■ **練習問題**:
1. 次の(a)〜(c)が脈診に関する文章の内容と合致するかを判定してください。各項目について「はい」か「いいえ」で答え、判断の根拠となる文章中の語句をそのまま引用してください。
(a) 脈診は四診のうち問診に含まれる。
(b) 関は手首と肘の中間あたりに位置する。
(c) 右手の寸は心・小腸に対応する。
2. 脈診に関する文章によれば、左手の関に対応する臓腑は何ですか。
3. 脈診に関する文章を、最後の文の後から書き継いでください。

■ **提示文**:
================

はじめに:脈をとるだけで体の内側がわかる?
中医学の診察では、患者の手首にそっと指を当てて、じっくりと脈を感じる場面をよく見かけます。これは、「脈診(みゃくしん)」と呼ばれる重要な診断技術で、脈の状態から五臓六腑の働きや証(体の状態)を読み取るものです。
西洋医学の脈拍(数値)とは異なり、中医学の脈診では「速さ・強さ・深さ・リズム・質感」など多角的に脈を分析します。
この記事では、中医学の脈診の基本と、左右6か所の見方、証の読み取り方までを初心者にもわかりやすく解説します。
1. 脈診とは?中医学の「切診」の中心的診断法
脈診は、「四診(望・聞・問・切)」のうちの切診に含まれる診断法で、脈を触れることで体の内側の情報を得る方法です。
✅ 脈診でわかること
- 気・血・津液(体液)の充実度
- 陰陽・虚実・寒熱の傾向
- 五臓六腑(特に肺・心・脾・肝・腎など)の働き
- 体質や病気の進行度合い
脈は全身を巡る「気血」の流れを映し出す鏡であり、現れる脈象(みゃくしょう)を通して“今の証”を判断します。
2. 左右6か所の脈の位置と臓腑の関係
中医学では、両手首に3か所ずつ=計6か所の脈を測定します。これを「三部九候(さんぶきゅうこう)」と呼ぶこともあります。
部位 | 位置 | 対応する臓腑 |
---|---|---|
寸(すん) | 手首に最も近い位置 | 左手:心・小腸/右手:肺・大腸 |
関(かん) | 手首と肘の中間あたり | 左手:肝・胆/右手:脾・胃 |
尺(せき) | 肘に近い位置 | 左手:腎(陰)・膀胱/右手:腎(陽)・三焦 |
※寸→関→尺の順に、手首から肘に向かって配置されています。

================

■ **表示情報**:
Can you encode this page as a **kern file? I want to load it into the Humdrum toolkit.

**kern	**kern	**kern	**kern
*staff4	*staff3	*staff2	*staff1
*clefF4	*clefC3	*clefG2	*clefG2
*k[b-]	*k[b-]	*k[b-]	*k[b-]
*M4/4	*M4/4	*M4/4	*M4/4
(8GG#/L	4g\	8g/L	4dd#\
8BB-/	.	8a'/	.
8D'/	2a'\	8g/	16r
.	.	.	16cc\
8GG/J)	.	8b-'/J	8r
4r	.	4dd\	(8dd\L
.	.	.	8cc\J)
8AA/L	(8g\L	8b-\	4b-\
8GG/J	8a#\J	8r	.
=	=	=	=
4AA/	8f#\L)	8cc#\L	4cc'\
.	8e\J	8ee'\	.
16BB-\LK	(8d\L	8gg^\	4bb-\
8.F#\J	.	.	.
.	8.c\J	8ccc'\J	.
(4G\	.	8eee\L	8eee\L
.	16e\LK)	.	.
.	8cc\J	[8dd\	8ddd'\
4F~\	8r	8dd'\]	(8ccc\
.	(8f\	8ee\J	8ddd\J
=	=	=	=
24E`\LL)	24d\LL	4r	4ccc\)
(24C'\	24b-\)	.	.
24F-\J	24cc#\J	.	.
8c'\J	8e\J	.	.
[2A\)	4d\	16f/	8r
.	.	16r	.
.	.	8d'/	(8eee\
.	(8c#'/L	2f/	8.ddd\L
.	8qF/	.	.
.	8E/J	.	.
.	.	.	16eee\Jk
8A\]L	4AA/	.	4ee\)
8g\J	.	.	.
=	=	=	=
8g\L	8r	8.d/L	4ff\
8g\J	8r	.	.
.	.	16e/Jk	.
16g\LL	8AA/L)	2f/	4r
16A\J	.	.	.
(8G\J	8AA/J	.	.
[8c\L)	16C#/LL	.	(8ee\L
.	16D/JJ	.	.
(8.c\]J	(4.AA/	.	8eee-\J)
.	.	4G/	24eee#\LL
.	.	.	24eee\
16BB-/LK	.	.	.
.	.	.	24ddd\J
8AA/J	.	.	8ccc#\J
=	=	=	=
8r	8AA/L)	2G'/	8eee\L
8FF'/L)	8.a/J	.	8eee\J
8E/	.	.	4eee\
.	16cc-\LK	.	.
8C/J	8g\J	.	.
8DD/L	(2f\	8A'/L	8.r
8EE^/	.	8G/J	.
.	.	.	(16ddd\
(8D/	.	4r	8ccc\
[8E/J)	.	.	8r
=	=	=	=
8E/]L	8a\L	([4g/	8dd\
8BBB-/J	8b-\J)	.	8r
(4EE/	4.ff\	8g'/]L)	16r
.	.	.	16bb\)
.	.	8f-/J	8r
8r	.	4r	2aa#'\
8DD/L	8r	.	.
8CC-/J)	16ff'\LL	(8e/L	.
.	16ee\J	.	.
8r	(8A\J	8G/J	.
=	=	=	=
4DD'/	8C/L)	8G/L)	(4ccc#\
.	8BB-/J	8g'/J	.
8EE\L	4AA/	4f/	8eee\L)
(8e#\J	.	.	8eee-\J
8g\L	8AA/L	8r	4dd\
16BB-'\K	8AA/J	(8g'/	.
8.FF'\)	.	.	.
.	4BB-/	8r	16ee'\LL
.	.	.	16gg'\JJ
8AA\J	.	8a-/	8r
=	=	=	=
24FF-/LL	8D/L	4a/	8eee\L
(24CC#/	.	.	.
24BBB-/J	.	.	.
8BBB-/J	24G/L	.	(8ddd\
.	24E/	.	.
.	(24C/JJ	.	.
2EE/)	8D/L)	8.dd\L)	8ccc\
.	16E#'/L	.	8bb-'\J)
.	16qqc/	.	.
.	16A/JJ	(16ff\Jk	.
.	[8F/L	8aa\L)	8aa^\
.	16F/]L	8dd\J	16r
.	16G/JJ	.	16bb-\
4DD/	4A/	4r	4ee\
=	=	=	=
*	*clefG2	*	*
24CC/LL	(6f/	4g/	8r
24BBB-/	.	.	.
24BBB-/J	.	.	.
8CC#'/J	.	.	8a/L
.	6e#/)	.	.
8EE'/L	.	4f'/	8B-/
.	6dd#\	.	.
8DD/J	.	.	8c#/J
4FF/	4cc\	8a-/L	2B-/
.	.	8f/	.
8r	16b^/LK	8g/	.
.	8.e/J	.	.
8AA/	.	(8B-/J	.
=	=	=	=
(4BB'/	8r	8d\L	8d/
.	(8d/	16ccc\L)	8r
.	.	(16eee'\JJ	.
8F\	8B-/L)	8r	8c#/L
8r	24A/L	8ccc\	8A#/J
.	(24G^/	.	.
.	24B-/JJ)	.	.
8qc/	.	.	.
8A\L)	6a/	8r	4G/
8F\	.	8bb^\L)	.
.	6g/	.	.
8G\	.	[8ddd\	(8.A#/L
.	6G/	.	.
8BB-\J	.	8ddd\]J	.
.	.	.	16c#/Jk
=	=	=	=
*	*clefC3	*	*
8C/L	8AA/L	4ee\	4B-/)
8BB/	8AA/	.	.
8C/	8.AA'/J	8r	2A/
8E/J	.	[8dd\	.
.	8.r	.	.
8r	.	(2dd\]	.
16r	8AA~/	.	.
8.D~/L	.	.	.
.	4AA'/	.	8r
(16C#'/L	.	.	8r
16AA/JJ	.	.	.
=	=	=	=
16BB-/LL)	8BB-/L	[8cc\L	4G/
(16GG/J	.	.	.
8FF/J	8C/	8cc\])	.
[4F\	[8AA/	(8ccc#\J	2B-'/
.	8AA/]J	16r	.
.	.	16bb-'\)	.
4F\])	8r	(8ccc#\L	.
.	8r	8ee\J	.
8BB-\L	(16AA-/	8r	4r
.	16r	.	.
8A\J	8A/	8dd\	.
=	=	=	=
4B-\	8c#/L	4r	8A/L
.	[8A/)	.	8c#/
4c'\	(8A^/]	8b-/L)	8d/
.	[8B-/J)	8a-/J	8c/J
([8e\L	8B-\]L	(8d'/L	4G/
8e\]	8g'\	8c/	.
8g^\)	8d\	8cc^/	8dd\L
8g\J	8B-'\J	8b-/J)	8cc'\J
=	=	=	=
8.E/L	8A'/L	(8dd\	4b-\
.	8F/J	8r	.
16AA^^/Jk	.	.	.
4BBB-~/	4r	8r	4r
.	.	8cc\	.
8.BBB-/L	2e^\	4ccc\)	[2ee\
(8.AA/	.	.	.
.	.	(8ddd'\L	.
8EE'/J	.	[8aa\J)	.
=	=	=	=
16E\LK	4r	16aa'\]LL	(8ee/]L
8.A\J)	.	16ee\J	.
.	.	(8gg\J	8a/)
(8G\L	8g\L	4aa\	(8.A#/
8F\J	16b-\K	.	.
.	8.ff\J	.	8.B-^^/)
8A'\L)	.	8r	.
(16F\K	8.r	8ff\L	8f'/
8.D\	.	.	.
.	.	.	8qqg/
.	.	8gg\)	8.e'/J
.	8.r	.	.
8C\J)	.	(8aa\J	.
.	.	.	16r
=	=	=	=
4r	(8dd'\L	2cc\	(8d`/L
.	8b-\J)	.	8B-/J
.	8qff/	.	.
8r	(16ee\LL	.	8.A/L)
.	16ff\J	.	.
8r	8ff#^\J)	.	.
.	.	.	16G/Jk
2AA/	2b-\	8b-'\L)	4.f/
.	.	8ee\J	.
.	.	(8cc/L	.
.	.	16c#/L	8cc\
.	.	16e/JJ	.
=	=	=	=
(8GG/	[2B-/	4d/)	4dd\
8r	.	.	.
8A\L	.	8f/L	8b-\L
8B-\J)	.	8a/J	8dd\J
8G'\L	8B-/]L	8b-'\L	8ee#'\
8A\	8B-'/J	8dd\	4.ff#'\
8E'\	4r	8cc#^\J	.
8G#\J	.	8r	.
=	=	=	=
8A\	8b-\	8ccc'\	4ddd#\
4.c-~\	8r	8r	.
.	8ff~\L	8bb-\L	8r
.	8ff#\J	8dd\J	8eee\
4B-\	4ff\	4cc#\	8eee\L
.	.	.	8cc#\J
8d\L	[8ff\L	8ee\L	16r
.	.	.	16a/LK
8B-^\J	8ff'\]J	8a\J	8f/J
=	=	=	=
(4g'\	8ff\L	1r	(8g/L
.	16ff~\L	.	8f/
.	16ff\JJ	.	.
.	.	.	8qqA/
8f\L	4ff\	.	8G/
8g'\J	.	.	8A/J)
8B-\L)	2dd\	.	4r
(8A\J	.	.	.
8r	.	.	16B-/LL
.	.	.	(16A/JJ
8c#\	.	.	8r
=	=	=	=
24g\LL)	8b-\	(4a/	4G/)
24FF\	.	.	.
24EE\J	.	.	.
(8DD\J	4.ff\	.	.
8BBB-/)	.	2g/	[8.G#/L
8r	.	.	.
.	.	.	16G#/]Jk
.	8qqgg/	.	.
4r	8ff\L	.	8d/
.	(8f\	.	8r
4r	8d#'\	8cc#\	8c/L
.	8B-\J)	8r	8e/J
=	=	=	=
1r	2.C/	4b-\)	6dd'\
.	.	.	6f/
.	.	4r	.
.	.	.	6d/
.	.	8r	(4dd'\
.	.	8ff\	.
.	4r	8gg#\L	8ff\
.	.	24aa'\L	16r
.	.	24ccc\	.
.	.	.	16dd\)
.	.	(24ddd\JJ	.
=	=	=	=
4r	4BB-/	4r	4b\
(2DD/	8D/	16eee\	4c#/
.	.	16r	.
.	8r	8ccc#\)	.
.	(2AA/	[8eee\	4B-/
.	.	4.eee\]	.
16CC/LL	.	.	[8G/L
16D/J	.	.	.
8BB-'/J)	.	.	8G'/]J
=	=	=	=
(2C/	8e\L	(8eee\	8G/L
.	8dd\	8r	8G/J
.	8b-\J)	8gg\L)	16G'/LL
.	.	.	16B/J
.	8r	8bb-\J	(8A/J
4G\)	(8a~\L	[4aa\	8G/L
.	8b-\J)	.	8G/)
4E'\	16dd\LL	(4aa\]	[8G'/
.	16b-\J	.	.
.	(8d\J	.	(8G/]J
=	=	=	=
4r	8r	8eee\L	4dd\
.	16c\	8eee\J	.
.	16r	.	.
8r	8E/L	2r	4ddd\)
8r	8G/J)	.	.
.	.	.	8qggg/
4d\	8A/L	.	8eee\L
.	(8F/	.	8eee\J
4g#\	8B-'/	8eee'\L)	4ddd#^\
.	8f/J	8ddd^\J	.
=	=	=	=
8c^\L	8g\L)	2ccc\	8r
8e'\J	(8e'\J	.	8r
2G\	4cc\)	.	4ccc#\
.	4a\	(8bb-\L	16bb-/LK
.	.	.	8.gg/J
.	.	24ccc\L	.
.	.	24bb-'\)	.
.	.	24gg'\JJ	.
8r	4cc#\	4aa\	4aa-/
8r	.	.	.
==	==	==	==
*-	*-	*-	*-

================

■ **解答**:
1.
(a) いいえ。「「四診(望・聞・問・切)」のうちの切診に含まれる診断法」
(b) はい。「手首と肘の中間あたり」
(c) いいえ。「右手:肺・大腸」

2. 肝・胆です。

3.
✅ 位置ごとの意味
- 寸部(すんぶ):上焦(心・肺)=呼吸や精神活動の状態
- 関部(かんぶ):中焦(肝・脾・胃)=消化・代謝・感情の状態
- 尺部(せきぶ):下焦(腎・膀胱)=泌尿・生殖・生命力の状態
3. 脈の見方:どこをどう触れる?
✅ 脈診の方法(指の配置)
- 中医学では、3本の指(人差し指・中指・薬指)を軽く手首に当てて行います。
- 通常は右手→左手の順番で確認します。
- 力の入れ具合を変えて、表面の脈(浮脈)と深部の脈(沈脈)を見分けます。
✅ 観察するポイント(六要素)
要素 | 説明 |
---|---|
速さ | 脈拍の早さ(熱 or 寒) |
強さ | 脈の力(実証 or 虚証) |
深さ | 表面か深部か(病位) |
太さ | 気血の充実度 |
リズム | 脈の整い具合(心の状態) |
感触 | 滑らかさ、弾力、硬さなど |
4. 脈象の種類と代表的な証の見方
中医学では、脈の特徴=「脈象(みゃくしょう)」に応じて証を判断します。主な脈象と対応する体質・病態は以下の通りです。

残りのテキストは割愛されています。